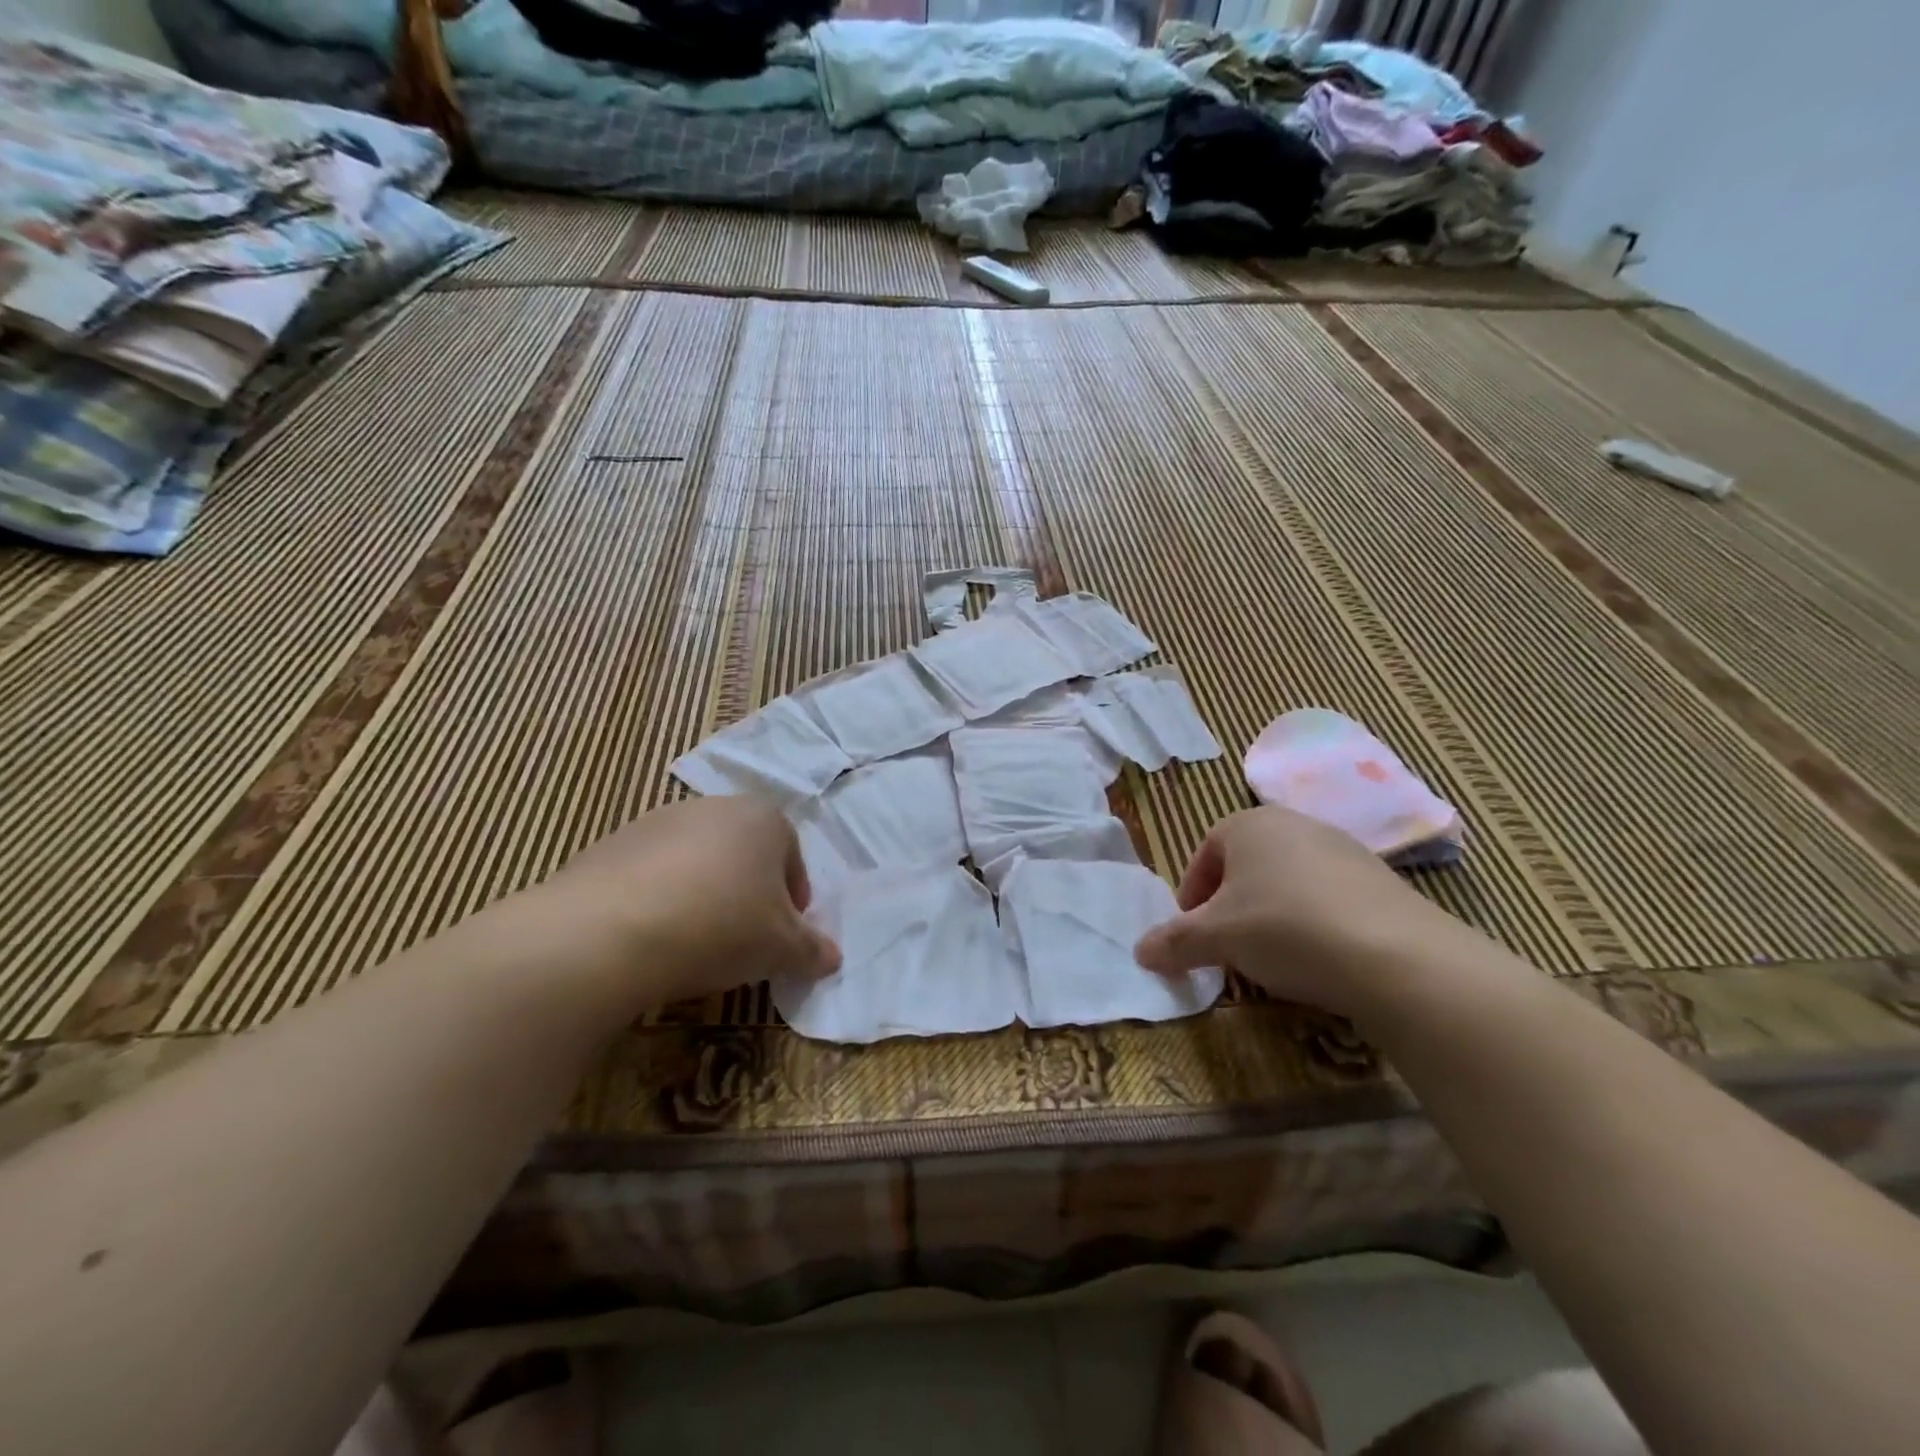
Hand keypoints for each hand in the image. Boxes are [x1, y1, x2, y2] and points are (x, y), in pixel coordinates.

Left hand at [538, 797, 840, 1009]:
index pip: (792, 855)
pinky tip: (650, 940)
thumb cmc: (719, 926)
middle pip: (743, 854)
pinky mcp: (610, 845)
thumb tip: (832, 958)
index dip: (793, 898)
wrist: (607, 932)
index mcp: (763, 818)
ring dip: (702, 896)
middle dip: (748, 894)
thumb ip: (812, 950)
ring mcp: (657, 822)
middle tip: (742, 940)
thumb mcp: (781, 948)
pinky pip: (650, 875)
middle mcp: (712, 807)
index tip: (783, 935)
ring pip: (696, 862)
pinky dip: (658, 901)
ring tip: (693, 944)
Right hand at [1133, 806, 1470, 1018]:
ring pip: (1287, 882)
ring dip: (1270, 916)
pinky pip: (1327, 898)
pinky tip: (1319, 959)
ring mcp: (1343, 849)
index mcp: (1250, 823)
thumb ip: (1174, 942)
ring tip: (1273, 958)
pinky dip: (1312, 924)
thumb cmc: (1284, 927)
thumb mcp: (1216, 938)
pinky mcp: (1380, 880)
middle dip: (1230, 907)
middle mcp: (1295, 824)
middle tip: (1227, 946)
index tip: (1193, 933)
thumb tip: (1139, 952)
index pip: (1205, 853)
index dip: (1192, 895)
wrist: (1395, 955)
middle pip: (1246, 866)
───
What to produce:
An exact copy is needed of only the lines from the top of the material through the line with "middle mcp: (1295, 824)"; no pictures belong in it.

Result:
Hand keypoints for each hand in the image. Boxes are [x1, y1, x2, y2] and points are (x, y), in pixel coordinates.

Left hand at [538, 797, 840, 1009]:
index pip: (792, 855)
pinky tip: (650, 940)
thumb cmc: (719, 926)
middle pip: (743, 854)
pinky mcp: (610, 845)
thumb tip: (832, 958)
index dip: (793, 898)
wrist: (607, 932)
index mcp: (763, 818)
ring dip: (702, 896)
middle dip: (748, 894)
thumb ip: (812, 950)
ring mcp: (657, 822)
middle tip: (742, 940)
thumb mcp: (781, 948)
pinky pip: (650, 875)
middle mcp: (712, 807)
index tip: (783, 935)
ring pip: (696, 862)
pinky dip: (658, 901)
ring tip: (693, 944)
Right hand at [1133, 806, 1470, 1018]:
ring pip: (1287, 882)
ring dip: (1270, 916)
pinky pip: (1327, 898)
pinky tip: (1319, 959)
ring mcp: (1343, 849)
index mcp: (1250, 823)
thumb ip: (1174, 942)
ring tip: (1273, 958)
pinky dip: (1312, 924)
thumb cmc: (1284, 927)
thumb mcp: (1216, 938)
pinky mcp: (1380, 880)
middle dip: (1230, 907)
middle mcp: (1295, 824)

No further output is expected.